This article first appeared in Sifted’s Daily newsletter, sign up here.
If you weren’t one of the 13k attendees at the 16th edition of Slush, the startup event which draws the best-known founders and investors to Helsinki each winter, you missed the usual god-awful weather outside, dark-as-a-club lighting inside and endless side events around the main agenda.
Hot topics onstage? AI (obviously), Donald Trump and EU Inc. Hot topics backstage: which European LLMs will die first or be bought by a US tech giant? Why is all the food at the venue (as one journalist put it, ‘almost inedibly’) vegan? And who’s going to General Catalyst’s winter ball at a castle?
Most investors I asked had spent a good chunk of their Slush in meetings with founders — although I heard plenty of groans about last-minute requests for catch-ups, and requests from founders who didn’t match a fund’s thesis (readers, do your research!).

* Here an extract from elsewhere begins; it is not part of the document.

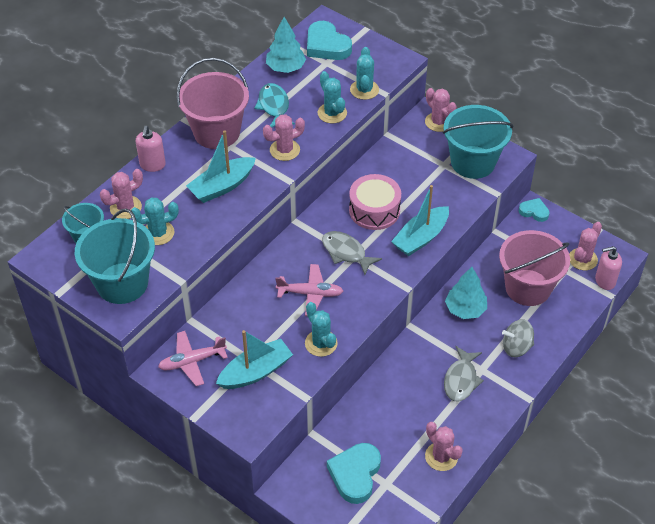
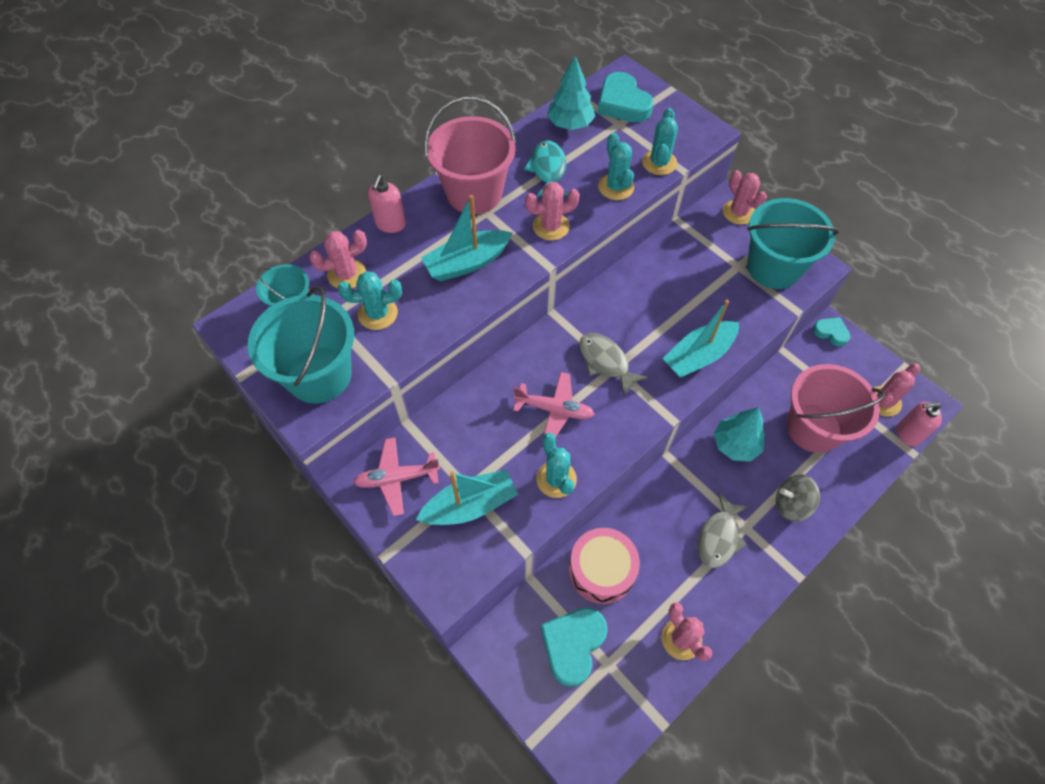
camera: 10 degrees right, 10 degrees up
pink drum [349,174,401,230] -> pink drum moved to [569,528,640,604]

The matchmaking app did have its moment though; there was a fund leaderboard showing which investors had responded to the most messages on the app. Winner: Hoxton Ventures, with 432 ‘meeting actions taken’ and a 91% response rate.
Some investors passed on the price of a ticket and instead holed up in a hotel in central Helsinki and took meetings there. Others bought a whole lot more — booths in the investor lounge cost around €5,000, we’re told — while some VCs went even further: Accel had its own tent.
Founders said they braved the cold for networking more than the panel conversations; one suggested the entire event could have been focused on meetups.
“I’ve had about 10 useful conversations each day,” said one founder — who, admittedly, had started lining up his meetings weeks in advance. It’s a great place for building relationships, said several others — but not the right place to come to if you’re desperate to close a deal. “I saw a lot of founders running around like headless chickens,” said one entrepreneur. Other founders also bypassed Slush and chose to hang out in Helsinki to network.
Other tips offered up for future founders heading to the event: go with a group of other founders, whether as part of one of the many government delegations (India and South Korea had stands, while the Endeavor group from Greece chartered a plane), or just organise a WhatsApp group with a bunch of people you know. It’s a good way to get yourself invited to all the side events.
I also met a handful of scaleup founders who were over from the US to scope out expansion opportunities. One was getting cold feet after hearing about Europe’s worker rights — “You can’t just fire people!”. The American contingent made up 8% of the VCs at the event, 11% of the LPs and 5% of the startups and operators.
Notable absences: Harry Stebbings didn’t make his fireside chat; OpenAI didn’t show up for a breakfast on regulation with Finnish President Alexander Stubb and several European MEPs; and LPs were, GPs complained, few and far between. (There were 270 listed on the app, out of 3,300 investors.)
Notable presences: Johannes Schildt of healthtech Kry turned up in Helsinki on Wednesday night just for a dinner and networking; Revolut CEO Nik Storonsky was flanked by fanboys at VC firm Visionaries’s after party; and a certain high-profile exited CEO-turned-venture partner got rather grumpy when asked to queue with everyone else on the guestlist to enter that same party.